EXCERPT PROVIDED:

= Independent reviews in the United Kingdom =

United Kingdom non-statutory policy investigations

Independent reviews in the United Kingdom are non-statutory, flexible, arm's-length investigations into matters of concern. They are often commissioned by ministers and departments of the UK Government to examine policy or public interests outside formal, statutory public inquiry frameworks. Unlike statutory public inquiries, they lack powers to compel evidence and use flexible evidence-gathering methods such as focus groups, confidential interviews, and calls for evidence.

Independent reviews vary in duration from rapid assessments to multi-year probes with interim and final reports. Processes adapt to context, preserving agility but requiring bespoke setup. Final reports deliver findings and actionable recommendations, which governments may adopt or respond to formally. Independent reviews thus complement public inquiries by offering policy-focused scrutiny with procedural flexibility.

== Definition ==

In the United Kingdom, independent reviews are formal investigations to examine specific topics of interest outside legislative frameworks such as the Inquiries Act 2005. They are often used by the government to investigate policy or matters of public concern. When commissioned by a government department to examine its affairs, they will function outside of them to make them independent.

Independent reviews are distinct from public inquiries. While public inquiries are usually established to investigate past failures, independent reviews usually examine broad government policy. Furthermore, as with non-statutory inquiries, they differ from statutory public inquiries by lacking powers to compel evidence or witnesses and by being more flexible.

Several independent reviews include the phrase "independent review" in their title, for example the Independent Review of the Fire Service and the Independent Review of Prison Capacity. From time to time, politicians have announced independent reviews to examine areas of public concern. They are often used to examine topics relating to healthcare. For example, the Leng Review examined the use of physician associates and anaesthesia associates within the National Health Service (NHS).

REQUIREMENT 1:
According to the text on UK independent reviews, what did the Leng Review examine?
REQUIREMENT 2:
Carry on the text about independent reviews in the United Kingdom, picking up after its last sentence.
The entries that come next have no connection to the text on independent reviews in the United Kingdom.

[Source texts of formatted documents]

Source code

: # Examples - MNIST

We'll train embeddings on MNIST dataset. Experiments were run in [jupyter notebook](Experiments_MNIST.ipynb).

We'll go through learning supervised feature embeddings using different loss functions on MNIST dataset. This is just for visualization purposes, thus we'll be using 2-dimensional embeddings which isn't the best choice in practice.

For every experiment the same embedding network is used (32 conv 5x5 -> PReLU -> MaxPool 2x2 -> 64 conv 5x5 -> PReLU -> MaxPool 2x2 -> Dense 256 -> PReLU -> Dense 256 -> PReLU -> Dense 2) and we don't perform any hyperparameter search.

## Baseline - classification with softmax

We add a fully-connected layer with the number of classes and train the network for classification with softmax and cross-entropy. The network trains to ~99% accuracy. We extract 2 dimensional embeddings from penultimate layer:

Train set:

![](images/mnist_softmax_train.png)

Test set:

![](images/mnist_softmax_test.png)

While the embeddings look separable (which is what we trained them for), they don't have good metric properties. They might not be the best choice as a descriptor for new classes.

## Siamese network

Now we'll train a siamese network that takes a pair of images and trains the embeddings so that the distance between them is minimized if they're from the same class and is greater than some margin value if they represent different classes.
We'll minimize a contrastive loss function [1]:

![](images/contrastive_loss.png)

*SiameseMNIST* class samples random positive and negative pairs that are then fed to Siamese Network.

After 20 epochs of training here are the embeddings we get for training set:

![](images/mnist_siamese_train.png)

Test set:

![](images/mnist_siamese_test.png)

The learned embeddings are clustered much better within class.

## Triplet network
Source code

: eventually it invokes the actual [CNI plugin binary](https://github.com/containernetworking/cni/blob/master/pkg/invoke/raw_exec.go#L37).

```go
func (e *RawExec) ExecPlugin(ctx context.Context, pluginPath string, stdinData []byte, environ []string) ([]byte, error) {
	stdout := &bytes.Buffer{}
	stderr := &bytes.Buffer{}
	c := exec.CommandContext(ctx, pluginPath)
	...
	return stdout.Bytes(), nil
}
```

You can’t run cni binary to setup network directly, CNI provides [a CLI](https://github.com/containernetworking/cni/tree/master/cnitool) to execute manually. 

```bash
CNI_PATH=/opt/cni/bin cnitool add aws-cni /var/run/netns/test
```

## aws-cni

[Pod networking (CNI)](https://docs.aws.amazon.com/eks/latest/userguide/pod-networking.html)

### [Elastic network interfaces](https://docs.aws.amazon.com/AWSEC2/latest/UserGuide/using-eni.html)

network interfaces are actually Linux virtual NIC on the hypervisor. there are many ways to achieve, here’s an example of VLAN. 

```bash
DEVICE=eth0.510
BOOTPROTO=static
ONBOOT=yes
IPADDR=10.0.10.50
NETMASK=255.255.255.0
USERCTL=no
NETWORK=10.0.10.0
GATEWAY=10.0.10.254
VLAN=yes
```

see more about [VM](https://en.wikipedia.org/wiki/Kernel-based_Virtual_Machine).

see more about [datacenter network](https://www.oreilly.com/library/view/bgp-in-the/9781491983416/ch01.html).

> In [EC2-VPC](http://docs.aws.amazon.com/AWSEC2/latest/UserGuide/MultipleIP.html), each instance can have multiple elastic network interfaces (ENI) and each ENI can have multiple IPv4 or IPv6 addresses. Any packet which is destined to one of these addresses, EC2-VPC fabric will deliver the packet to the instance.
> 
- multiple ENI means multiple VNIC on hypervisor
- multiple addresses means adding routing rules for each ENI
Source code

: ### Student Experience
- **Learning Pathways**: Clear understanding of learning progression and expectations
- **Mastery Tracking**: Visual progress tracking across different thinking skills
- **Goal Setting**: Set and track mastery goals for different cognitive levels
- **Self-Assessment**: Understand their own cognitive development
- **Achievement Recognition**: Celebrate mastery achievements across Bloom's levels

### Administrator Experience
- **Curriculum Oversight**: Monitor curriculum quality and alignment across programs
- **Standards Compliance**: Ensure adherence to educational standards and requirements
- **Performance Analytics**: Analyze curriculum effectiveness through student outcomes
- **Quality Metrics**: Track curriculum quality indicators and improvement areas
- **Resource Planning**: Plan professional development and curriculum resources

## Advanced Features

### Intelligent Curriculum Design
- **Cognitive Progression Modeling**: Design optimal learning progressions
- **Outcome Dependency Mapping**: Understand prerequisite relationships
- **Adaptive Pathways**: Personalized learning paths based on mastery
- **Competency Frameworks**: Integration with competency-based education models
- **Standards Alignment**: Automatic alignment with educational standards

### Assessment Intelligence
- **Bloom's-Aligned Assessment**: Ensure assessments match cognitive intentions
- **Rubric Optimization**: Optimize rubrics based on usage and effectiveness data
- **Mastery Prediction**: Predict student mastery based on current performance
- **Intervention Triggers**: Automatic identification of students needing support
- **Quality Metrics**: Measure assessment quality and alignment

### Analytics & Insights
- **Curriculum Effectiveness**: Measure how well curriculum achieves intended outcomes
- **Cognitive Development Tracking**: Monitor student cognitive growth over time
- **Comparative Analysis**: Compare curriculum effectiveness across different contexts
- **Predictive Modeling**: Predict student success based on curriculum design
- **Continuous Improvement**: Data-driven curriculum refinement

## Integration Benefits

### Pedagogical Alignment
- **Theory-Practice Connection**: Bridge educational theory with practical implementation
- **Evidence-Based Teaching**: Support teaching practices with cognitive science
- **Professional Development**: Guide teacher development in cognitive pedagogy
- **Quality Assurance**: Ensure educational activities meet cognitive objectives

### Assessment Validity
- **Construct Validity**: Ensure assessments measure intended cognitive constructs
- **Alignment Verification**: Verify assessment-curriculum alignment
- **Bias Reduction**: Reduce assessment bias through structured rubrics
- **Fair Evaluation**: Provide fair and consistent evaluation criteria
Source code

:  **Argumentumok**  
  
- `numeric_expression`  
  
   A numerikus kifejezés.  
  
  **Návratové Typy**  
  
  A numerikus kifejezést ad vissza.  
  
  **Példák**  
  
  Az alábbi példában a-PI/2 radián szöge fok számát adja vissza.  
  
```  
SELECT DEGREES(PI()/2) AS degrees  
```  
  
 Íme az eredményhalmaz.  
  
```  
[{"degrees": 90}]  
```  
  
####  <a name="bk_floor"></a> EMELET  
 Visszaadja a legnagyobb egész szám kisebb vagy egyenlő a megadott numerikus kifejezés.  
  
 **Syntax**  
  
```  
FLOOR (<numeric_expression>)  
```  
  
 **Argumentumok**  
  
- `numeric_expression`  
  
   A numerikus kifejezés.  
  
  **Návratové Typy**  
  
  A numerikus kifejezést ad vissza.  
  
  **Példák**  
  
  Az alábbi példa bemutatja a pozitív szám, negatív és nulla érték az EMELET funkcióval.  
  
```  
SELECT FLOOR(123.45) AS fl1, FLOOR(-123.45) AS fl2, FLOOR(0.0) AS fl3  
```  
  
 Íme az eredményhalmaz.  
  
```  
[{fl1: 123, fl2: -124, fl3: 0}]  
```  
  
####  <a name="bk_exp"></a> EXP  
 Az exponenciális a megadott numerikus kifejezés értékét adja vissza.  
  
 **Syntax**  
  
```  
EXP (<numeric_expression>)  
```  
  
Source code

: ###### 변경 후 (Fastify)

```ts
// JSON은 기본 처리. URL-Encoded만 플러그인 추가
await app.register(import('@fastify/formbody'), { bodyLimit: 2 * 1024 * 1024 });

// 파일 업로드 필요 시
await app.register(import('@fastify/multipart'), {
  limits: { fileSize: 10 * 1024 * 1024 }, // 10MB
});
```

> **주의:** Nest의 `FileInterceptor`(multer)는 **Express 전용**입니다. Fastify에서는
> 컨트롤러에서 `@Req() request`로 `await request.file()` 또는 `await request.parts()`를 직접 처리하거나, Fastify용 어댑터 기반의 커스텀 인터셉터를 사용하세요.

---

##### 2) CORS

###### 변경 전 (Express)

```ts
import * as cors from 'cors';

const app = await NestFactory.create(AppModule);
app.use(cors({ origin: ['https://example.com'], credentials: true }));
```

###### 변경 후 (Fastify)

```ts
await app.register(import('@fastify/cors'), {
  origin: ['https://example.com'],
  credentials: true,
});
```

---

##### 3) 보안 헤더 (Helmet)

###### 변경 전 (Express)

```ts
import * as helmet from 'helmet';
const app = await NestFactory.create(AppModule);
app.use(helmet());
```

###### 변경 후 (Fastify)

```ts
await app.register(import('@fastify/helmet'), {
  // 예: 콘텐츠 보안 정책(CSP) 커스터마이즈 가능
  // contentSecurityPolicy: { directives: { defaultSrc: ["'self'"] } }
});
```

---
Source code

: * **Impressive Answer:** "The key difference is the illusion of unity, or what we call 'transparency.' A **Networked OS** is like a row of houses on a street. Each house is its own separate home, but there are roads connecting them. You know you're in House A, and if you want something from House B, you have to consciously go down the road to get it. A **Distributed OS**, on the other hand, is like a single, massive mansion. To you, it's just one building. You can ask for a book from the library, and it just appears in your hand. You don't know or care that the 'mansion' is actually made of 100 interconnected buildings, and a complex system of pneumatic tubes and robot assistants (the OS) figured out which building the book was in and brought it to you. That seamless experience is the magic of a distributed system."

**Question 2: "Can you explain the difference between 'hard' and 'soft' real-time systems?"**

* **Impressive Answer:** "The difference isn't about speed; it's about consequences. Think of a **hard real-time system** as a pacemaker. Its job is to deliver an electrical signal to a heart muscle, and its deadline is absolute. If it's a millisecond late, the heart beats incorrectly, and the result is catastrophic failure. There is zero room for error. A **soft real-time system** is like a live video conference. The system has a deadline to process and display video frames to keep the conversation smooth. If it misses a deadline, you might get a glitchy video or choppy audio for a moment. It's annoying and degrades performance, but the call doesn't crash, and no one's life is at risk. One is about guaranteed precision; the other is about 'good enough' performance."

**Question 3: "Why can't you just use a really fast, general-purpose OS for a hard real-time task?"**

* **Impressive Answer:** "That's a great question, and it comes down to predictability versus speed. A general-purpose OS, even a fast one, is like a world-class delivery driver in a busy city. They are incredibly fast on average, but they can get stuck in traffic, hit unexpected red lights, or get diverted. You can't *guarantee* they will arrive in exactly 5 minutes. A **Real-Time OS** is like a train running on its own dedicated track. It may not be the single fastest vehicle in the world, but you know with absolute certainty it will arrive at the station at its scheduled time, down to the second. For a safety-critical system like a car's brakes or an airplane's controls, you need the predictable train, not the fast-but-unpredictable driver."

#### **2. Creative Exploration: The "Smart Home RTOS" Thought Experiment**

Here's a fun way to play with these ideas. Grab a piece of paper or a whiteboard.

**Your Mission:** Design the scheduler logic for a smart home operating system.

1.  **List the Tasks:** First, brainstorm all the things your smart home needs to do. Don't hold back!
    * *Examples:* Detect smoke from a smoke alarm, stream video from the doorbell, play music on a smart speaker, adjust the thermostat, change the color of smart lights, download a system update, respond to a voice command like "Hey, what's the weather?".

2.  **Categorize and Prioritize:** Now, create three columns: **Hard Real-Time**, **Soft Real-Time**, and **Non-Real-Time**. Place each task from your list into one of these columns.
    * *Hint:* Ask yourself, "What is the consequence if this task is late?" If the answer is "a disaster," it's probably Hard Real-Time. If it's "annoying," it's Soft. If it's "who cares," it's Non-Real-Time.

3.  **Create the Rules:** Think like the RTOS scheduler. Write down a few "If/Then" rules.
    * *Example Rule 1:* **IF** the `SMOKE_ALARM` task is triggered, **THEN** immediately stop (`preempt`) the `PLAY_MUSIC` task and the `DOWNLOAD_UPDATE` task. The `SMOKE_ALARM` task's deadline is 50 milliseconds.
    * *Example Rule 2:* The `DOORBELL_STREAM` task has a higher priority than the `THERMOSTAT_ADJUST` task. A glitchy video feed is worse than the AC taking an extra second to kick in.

TASK OUTPUT 1:
The use of physician associates and anaesthesia associates within the National Health Service (NHS).

TASK OUTPUT 2:
== Process ==

Independent reviews follow no set model. They are usually established by government ministers and led by external experts appointed to investigate complex or contentious policy areas within pre-set terms of reference and timeframes. They use evidence-gathering methods such as public calls for evidence, stakeholder consultations, focus groups, drop-in sessions, and confidential interviews. Their final reports set out findings and actionable recommendations, which governments may adopt or respond to formally, enhancing policy credibility while preserving ministerial discretion.

Ministers may appoint a single reviewer or commission a panel, and reviewers may be voluntary or remunerated based on context. The durations of independent reviews vary widely, from rapid investigations of a few months to multi-year enquiries with interim and final reports. The absence of a standardised methodology can increase setup overhead but preserves flexibility, enabling independent reviews to adapt methods to subject-matter needs.

== Notable examples ==

=== Lammy Review ===

The Lammy Review, an independent review that examined racism within the policing and criminal justice systems in the UK, was commissioned in January 2016 by Prime Minister David Cameron and led by MP David Lammy. It found stark racial disparities in arrests, sentencing, and custody, identifying opaque sentencing, over‑representation in remand, and lack of trust as key factors. The review made 35 recommendations, including public sentencing explanations, deferred prosecutions, and record sealing, most of which the government adopted by creating a Race and Ethnicity Board and embedding changes in policy. While praised for its rigour and data transparency, campaigners note persistent disparities, and call for full implementation.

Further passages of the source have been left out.